Apa sebenarnya instruksi Wali Kota Depok?

Wali Kota Depok Mohammad Idris sebelumnya mengeluarkan instruksi kepada Perangkat Daerah (PD) terkait, untuk meningkatkan upaya pencegahan dan penyebaran perilaku LGBT. Instruksi ini muncul setelah kasus kekerasan seksual oleh Reynhard Sinaga di Manchester, Inggris hebohkan tanah air.

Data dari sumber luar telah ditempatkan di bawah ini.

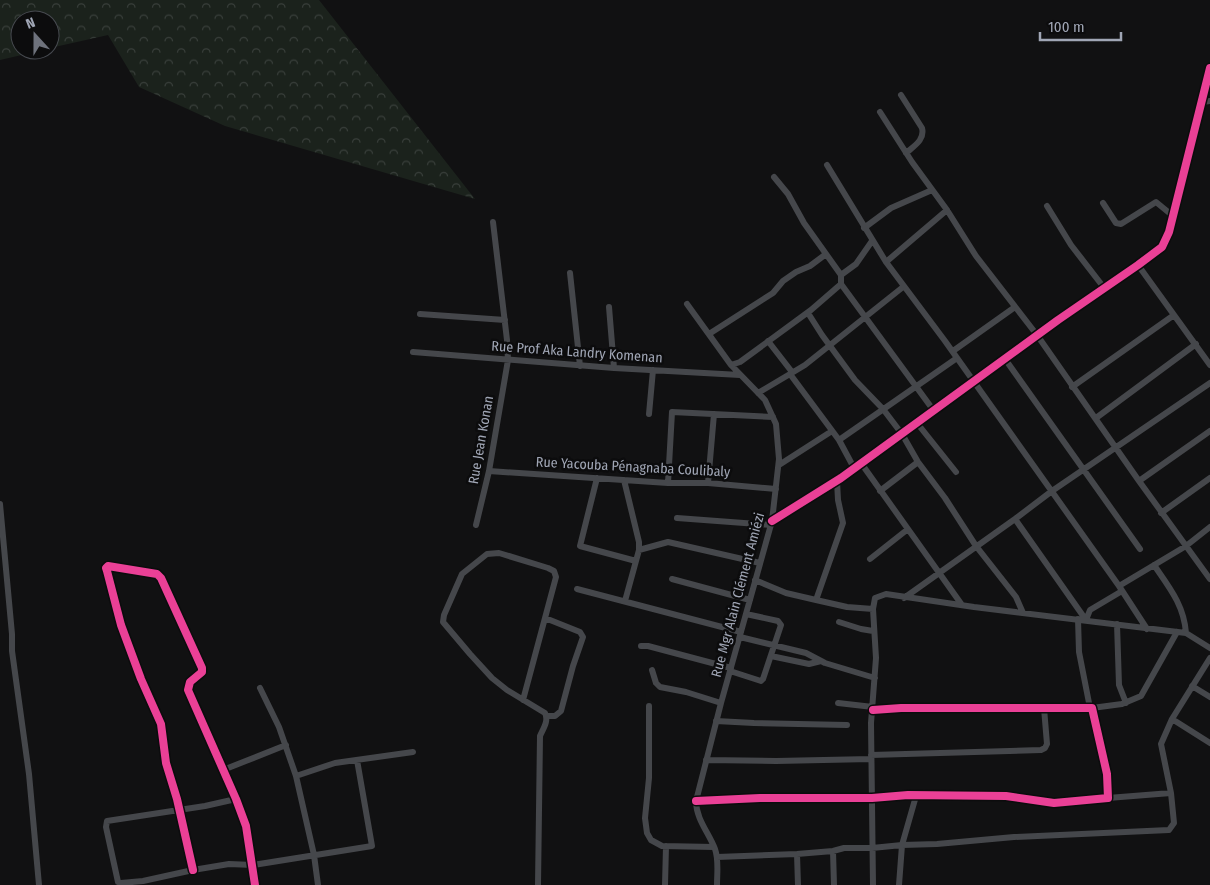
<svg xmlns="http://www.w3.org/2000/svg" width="1210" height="885" viewBox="0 0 1210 885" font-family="'Fira Sans Condensed',sans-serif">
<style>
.forest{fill:url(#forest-crowns)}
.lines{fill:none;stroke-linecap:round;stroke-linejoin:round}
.minor{stroke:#45474b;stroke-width:6}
.cycleway-casing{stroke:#0c0c0d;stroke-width:11}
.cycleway{stroke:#ea4096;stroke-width:8}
.labels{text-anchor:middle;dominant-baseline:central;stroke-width:5;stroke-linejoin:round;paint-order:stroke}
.street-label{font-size:14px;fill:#a0a6b5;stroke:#0c0c0d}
</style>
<defs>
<pattern id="forest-crowns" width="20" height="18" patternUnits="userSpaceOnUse" patternTransform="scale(1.25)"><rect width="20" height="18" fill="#1b221c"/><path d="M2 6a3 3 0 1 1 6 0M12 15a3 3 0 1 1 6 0" fill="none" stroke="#393f3b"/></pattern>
</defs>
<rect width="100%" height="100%" fill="#111112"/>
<path class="forest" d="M 0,0 L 319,0 L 475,199 L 225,126 L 139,87 L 108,35 L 50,48 L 50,20 L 20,20 L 20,50 L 43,50 L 0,60 Z"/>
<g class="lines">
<path class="minor" d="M 901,95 L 922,128 C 925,140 914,146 906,153
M 1203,102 L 1210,101
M 880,112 L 912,162 L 947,210 L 976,256 L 1037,335 L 1139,481 L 1210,579
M 827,165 L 886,262 L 945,341 L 1119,586 L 1147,629
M 1103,203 L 1116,223 L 1121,224 L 1156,202 L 1173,216
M 1047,206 L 1071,245 L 1105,289
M 864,228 L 891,208 L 932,190
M 886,262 L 947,210
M 1138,265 L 1210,365
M 570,273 L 580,366
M 841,275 L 856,264 L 872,241
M 841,284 L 934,411
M 687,304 L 731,365 L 765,400 L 776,424 L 779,459 L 772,521 L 721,703 L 696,801 C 696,819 709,833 715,849 C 719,860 717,873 717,885
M 609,307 L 614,368
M 808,313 L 822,335 L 855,380 L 883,409 L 902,434 L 918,462 L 945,498 L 976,546 L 1016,597 L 1023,613
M 420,314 L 505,320
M 709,334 L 773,293 L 783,281 L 796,272 L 810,266 L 826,254
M 768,341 L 792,372
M 953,351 L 1015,307
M 413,352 L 614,368 L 740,375
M 1005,359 L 1140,549
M 731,365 L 740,362 L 811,310 L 841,284 L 841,275 L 804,223 L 788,194 L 774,177
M 790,374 L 805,365 L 903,287
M 1072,387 L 1174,315
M 758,393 L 790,374 L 839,440 L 854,468
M 649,414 L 653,370
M 1096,418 L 1196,344
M 917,423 L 956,472
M 839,440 L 957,358
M 861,463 L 962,605
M 779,465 L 832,431
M 489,471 L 668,483 L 708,483 L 776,489
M 597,478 L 580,546 L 636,561
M 624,480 L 639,542 L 639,550 L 625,601
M 837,481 L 838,500 L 843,523 L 816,600 L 847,607 L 873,609
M 1139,481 L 1210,431
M 668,483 L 672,412 L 773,417
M 708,483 L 714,414
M 880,491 L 918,462
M 0,504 L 12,634 L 12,651 L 29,774 L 39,885
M 1161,513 L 1210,478
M 677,518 L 771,525
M 1015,519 L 1086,620
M 772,521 L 841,478 L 1058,320 L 1138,265 L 1162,247 L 1169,232 L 1210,68
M 476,525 L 489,471 L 508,360 L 507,340 L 493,222
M 639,550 L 668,542 L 760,563
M 870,559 L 908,529
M 1154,565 C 1169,587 1184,605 1186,633
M 672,579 L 750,600
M 755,580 L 786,593 L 816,600
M 1119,586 L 1186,546 L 1210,527
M 577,589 L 741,632
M 904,598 L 1015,519 L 1052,491 L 1210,383
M 545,618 L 580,632 L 583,637 L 573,666 L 561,711 L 555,716 L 547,716
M 1078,619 L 1079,652 L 1090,708
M 1086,620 L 1090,610 L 1122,591
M 839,622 L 861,629 L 873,631
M 1117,624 L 1119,685 L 1126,703
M 740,637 L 806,653 L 825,663 L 875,678
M 641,646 L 648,646 L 731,668
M 771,656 L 809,664 L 821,661
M 652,670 L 656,683 L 660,687 L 686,692 L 721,703
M 730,671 L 761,681 L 763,679 L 781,625 L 778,621 L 746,614
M 1192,686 L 1210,697
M 260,688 L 279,727 L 296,776 L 314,855 L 318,885
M 523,700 L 556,577 L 554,571 L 548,568 L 499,553 L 487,554 L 462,574 L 444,615 L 443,622 L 470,654 L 492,678 L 507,690 L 545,713 C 549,721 543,729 540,736 L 538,885
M 838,703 L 873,707
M 649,706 L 649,778 L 645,818 L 647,833 L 651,840 L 662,846 L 714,847
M 1092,708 L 1122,704 L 1141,696 L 1177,632
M 1172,719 L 1210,743
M 716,721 L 754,723 L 847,725
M 871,755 L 1041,750 L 1045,748 L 1047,744 L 1044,708
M 706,760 L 776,761 L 871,759
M 223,770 L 286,745
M 296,776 L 335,763 L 413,752
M 1108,798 L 1171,793
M 236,799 L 205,806 L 107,821 L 106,827 L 118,882 L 121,883 L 143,881 L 193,870 L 229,864 L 253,865 L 372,846 L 357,760
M 696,801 L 760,798 L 872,798 L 908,795 L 1006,796 L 1054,803 L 1108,798 L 1107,774 L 1092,708 L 901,708 L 873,710
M 833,851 L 834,885
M 797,854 L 798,885
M 717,857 L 797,854 L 833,851 L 844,848 L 872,848 L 902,845 L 937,844 L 1014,837 L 1169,830 L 1174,823 L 1171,793 L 1161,744 L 1172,719 L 1210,658
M 193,870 L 177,799 L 166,763 L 161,724 L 141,679 L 121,625 L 107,571 L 106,568 L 108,566 L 157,574 L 161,578 L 202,668 L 202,672 L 190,682 L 188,690 L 236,799 L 246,826 L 255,885
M 665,885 L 666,846
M 873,885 L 871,723 L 876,658 L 873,609 L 875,598 L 886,594 L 974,607 L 1186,633 L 1210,648
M 899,885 L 902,845 L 916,796"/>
<defs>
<path id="cycleway" d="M 772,521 L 841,478 L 1058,320 L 1138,265 L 1162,247 L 1169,232 L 1210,68
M 696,801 L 760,798 L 872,798 L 908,795 L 1006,796 L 1054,803 L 1108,798 L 1107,774 L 1092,708 L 901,708 L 873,710
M 193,870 L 177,799 L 166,763 L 161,724 L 141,679 L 121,625 L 107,571 L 106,568 L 108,566 L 157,574 L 161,578 L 202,668 L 202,672 L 190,682 L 188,690 L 236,799 L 246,826 L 255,885"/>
</defs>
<use href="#cycleway" class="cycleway-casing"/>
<use href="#cycleway" class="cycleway"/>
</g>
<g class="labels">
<g class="street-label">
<text transform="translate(577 352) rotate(4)">Rue Prof Aka Landry Komenan</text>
<text transform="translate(481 440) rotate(-80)">Rue Jean Konan</text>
<text transform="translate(633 467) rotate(3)">Rue Yacouba Pénagnaba Coulibaly</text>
<text transform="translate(738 595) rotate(-75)">Rue Mgr Alain Clément Amiézi</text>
</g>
</g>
<g transform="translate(35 35) rotate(339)"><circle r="24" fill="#0c0c0d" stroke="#474a50"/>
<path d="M0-4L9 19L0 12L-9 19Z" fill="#6e727c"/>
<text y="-8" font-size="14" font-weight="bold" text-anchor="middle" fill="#a0a6b5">N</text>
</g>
<path d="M1040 32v8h81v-8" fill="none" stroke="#a0a6b5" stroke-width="2.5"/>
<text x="1048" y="32" font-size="15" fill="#a0a6b5" stroke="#0c0c0d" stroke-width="4" paint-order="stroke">100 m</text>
</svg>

Seperti dikutip dari laman resmi Pemerintah Kota Depok, Idris meminta Satuan Polisi Pamong Praja (Satpol PP) dan Dinas Kependudukan dan Pencatatan Sipil (Disdukcapil) Kota Depok agar lebih aktif melakukan penertiban razia di rumah-rumah kos atau apartemen. Perangkat Daerah terkait juga ia sebut dapat membentuk Crisis Center di Depok yang dikhususkan bagi korban LGBT, termasuk melakukan pendekatan kepada lembaga-lembaga terkait untuk kerjasama dalam pembinaan warga atau komunitas yang mendukung LGBT.

Menurut data dari Amnesty Internasional Indonesia, komunitas LGBT di Indonesia mengalami peningkatan tindakan kekerasaan dari otoritas di Indonesia selama beberapa tahun terakhir.

Pada November 2018, Satpol PP di Padang, Sumatera Barat menahan 10 wanita yang dituduh memiliki hubungan sesama jenis setelah salah satu dari mereka mengunggah foto dirinya mencium dan memeluk wanita lain di Facebook.

Di Lampung, juga pada tahun 2018, Satpol PP melalui operasi razia "menjaga ketertiban umum" di sebuah pantai, menahan tiga orang yang mereka duga sebagai wanita transgender.